▶ **PROBLEMS TO WORK ON**
• 1. In the court opinion, can you condense the paragraph beginning "Durrell Dawuan Harris appeals from a judgment" into a short bulleted list that keeps its main facts?
• 2. Why does the court opinion say the court summarily affirms the judgment against Harris?

▶ **PASSAGE SHOWN**
= = = = = = =

Court of Appeals of Wisconsin, District I
Oct 22, 2024
No. 2022AP1391-CRNM (Wis. Ct. App. Oct. 22, 2024)

Opinion

2022AP1391-CRNM

10-22-2024

State of Wisconsin v. Durrell Dawuan Harris


(L.C. # 2018CF5569)

Before White, C.J., Geenen and Colon, JJ.

You are hereby notified that the Court has entered the following opinion and order:

Summary disposition orders may not be cited in any court of this state as precedent or authority, except for the limited purposes specified in Wis. STAT. RULE 809.23(3).

Durrell Dawuan Harris appeals from a judgment convicting him of three counts of first-degree sexual assault-forcibly aiding and abetting, as a party to a crime, and one count of kidnapping, as a party to a crime. Appellate counsel, Urszula Tempska, filed a no-merit report pursuant to Wis.Stat. Rule 809.32 and Anders v. California, 386 U.S. 738 (1967). Harris received a copy of the report, was advised of his right to file a response, and has responded. We have independently reviewed the record, the no-merit report, and the response, as mandated by Anders. We conclude that there are no issues of arguable merit that could be pursued on appeal. We therefore summarily affirm. See Wis. Stat. Rule 809.21.

= = = = = = =

▶ **RAW DATA**
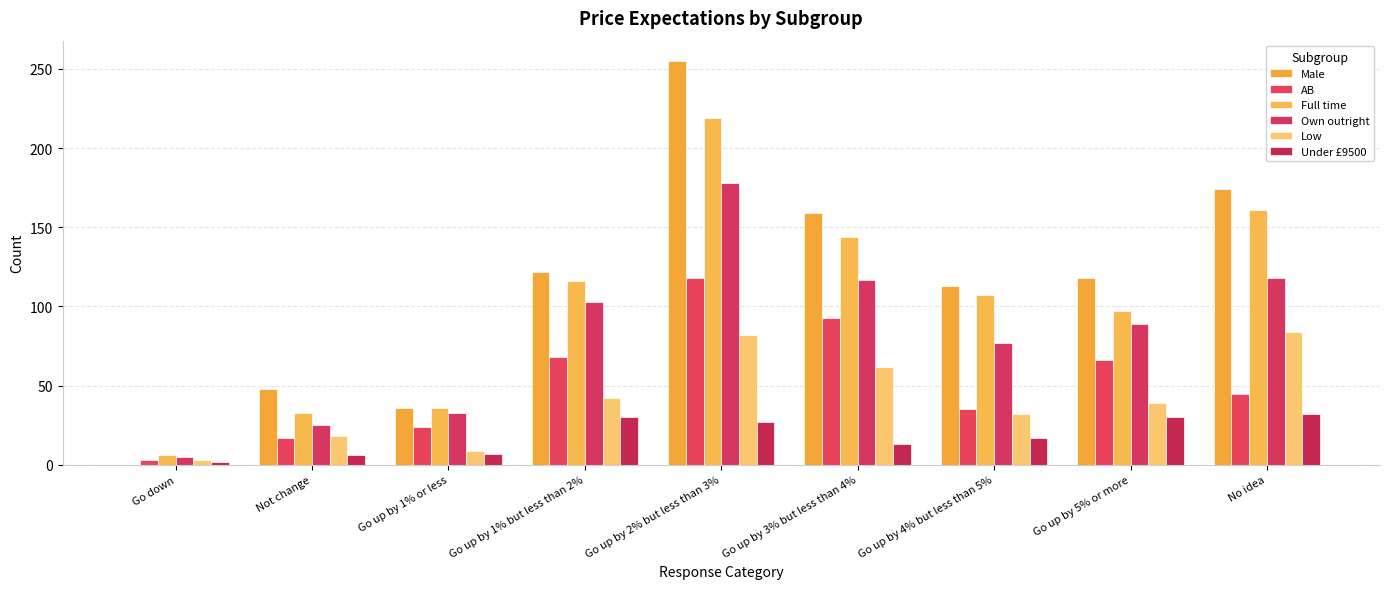

What is the spread (max minus min) of values at No idea?

142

= = = = = = =

▶ **ANSWER SET**
• 1.
- Harris appeals a judgment convicting him of three counts of first-degree sexual assault-forcibly aiding and abetting, as a party to a crime, and one count of kidnapping, as a party to a crime.
- Appellate counsel Urszula Tempska filed a no-merit report under Wis. Stat. Rule 809.32 and Anders v. California, 386 U.S. 738 (1967).
- Harris received the report, was told of his right to respond, and responded.
- As Anders requires, the court independently reviewed the record, the report, and the response.
- The court found no issues of arguable merit for appeal and summarily affirmed under Wis. Stat. Rule 809.21.

• 2. After independently reviewing the record, the no-merit report, and Harris's response, as Anders requires, the court concluded that no issues of arguable merit could be pursued on appeal. For that reason it summarily affirmed under Wis. Stat. Rule 809.21.